The score of a candidate is the sum of that candidate’s current approvals, but from weighted ballots. When a ballot has `w`

approvals that have already won, the ballot’s weight falls to `1/(1+h*w)`

where `h`

is a global constant. So all ballots start at weight 1 (`w=0`

at first), and the first winner picked is the same as the top scorer under pure approval voting. The weights of the ballots that approved the first winner fall to `1/(1+h)`

, and the other ballots remain at weight 1. The more winners a voter gets, the less influence that voter’s ballot has on remaining choices. That’s all there is to it.

`h=0`

is the same as pure approval voting (ballot weights remain 1 forever).

SPAV-1 picks `h=1`

(“Jefferson”) and SPAV-2 `h=2`

(“Webster”). Weights fall faster under Webster:

Jefferson: 1, 1/2, 1/3, 1/4, …

Webster: 1, 1/3, 1/5, 1/7, …

A problem with sequential schemes is that the way ties are broken along the way can have major effects on the outcome. For example, if one voter approves of A & B, and another of C & D, none have been picked yet, and A & C tie for highest score, what to do? If A is picked, B’s chances fall (because the ballot’s weight falls), while if C is picked, D’s chances fall.

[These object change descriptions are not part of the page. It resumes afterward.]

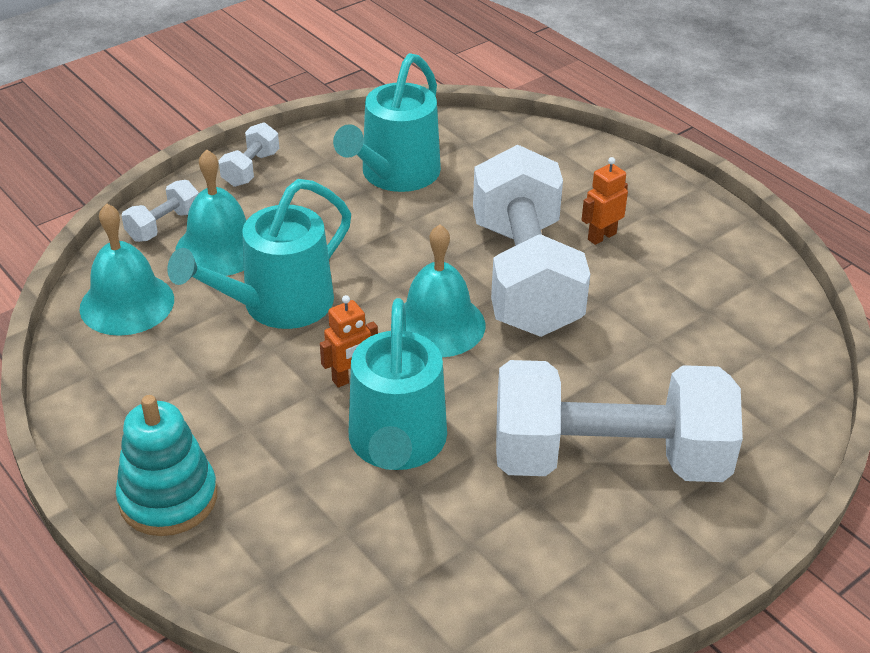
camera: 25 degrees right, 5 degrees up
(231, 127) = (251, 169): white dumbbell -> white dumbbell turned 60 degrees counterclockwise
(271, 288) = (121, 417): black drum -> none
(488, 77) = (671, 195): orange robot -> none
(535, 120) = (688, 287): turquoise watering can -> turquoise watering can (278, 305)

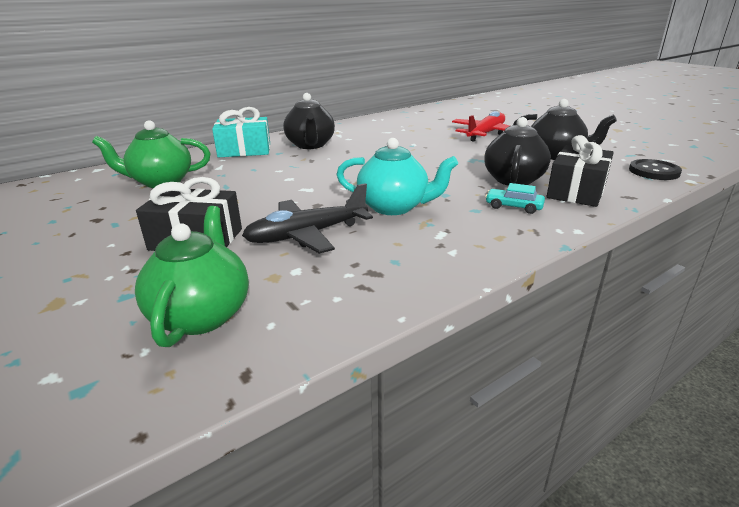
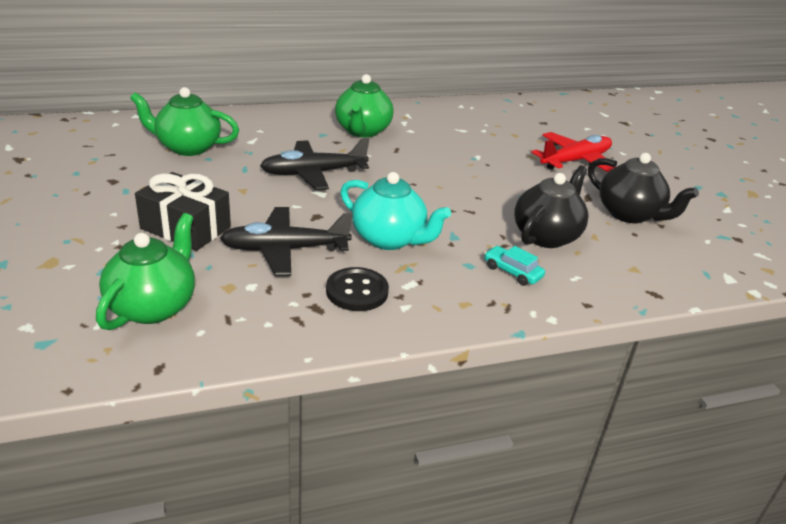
camera: 15 degrees right, 5 degrees up
(244, 150) = (289, 122): turquoise gift -> none
(290, 177) = (313, 173): none -> black plane
(310, 145) = (362, 131): black teapot -> green teapot
(576, 191) = (601, 271): black gift -> none
(654, 171) = (724, 268): black button -> black button (357, 291)

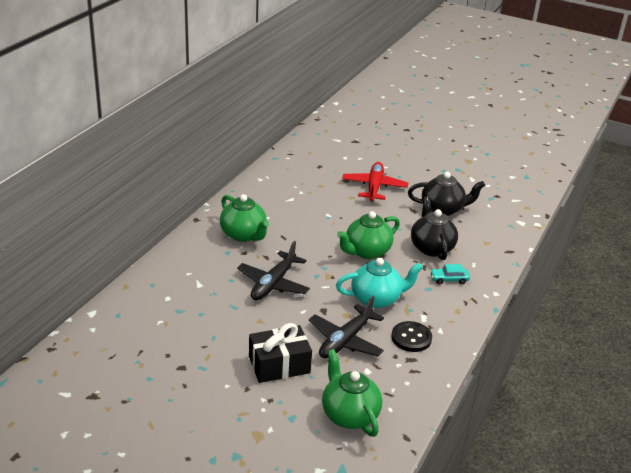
camera: 45 degrees left, 0 degrees up
(187, 147) = (174, 315): green teapot -> green teapot (366, 252)

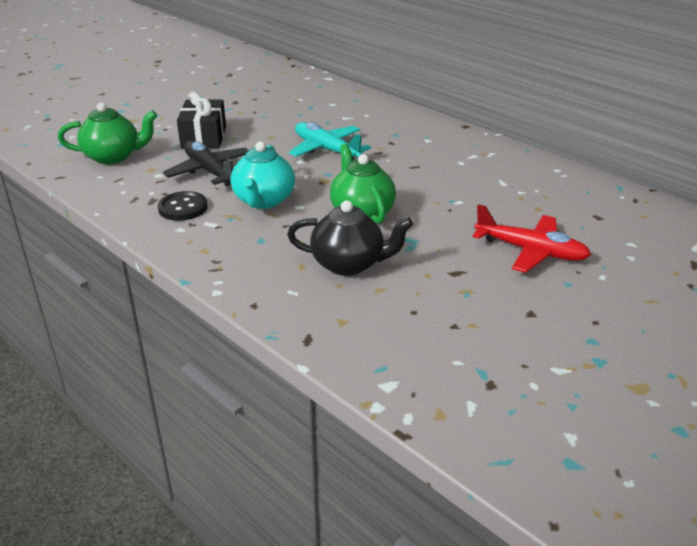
camera: 110 degrees right, 0 degrees up
(244, 235) = (426, 146): green teapot -> none
(273, 284) = (326, 149): black plane -> turquoise plane
(443, 209) = (452, 302): black teapot -> none
(449, 279) = (270, 260): turquoise car -> none

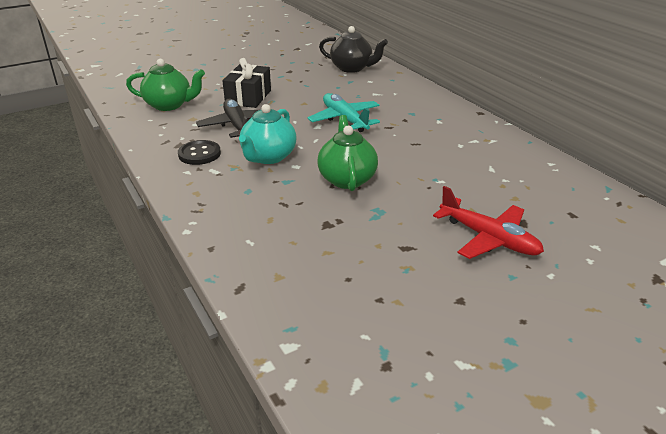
camera: 15 degrees right, 0 degrees up
(349, 264) = (312, 224): black teapot -> black teapot (352, 68)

So PAV-1 and PAV-2 are not sequential, but are computationally much more demanding. Instead each possible set of winners is given a score, and a set with maximal score is picked. The score of a set of winners is the sum over all ballots of the sum of the ballot’s weights “as if” each candidate the ballot approved from the winning set had been picked one at a time.

For example, if a ballot approved 3 winners, it would contribute `1 + 1/(1+h) + 1/(1+2*h)`

to the set’s score.

SPAV-n can viewed as a computationally efficient “greedy” approximation to PAV-n.

An interesting thing about the current 13 ballots: PAV-h and SPAV-h pick the same set for *any* `h`

greater than 0 (note `h`

is a non-negative real number here, not necessarily an integer). So “the math” detects a faction clear enough that the slightest concession to proportionality resolves pure-approval’s 5-way tie in favor of a unique winner.